Pull every line containing the word "huden" out of the material below.

Segment Start: MATERIAL PROVIDED

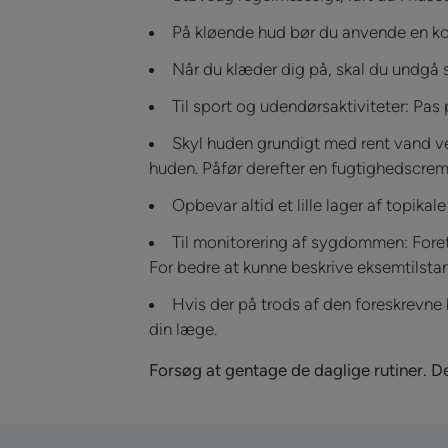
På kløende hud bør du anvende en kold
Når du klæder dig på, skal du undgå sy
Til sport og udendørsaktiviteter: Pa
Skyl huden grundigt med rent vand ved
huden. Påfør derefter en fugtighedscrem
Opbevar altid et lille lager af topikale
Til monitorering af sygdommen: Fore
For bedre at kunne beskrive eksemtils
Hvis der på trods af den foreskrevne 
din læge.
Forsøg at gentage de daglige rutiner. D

Segment End: MATERIAL PROVIDED
Segment Start: MATERIAL PROVIDED

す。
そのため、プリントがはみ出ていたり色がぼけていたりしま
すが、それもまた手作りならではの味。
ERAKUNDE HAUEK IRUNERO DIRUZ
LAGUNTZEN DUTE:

Segment End: MATERIAL PROVIDED

SOLUTION
Skyl huden grundigt med rent vand ved
huden. Påfør derefter en fugtighedscrem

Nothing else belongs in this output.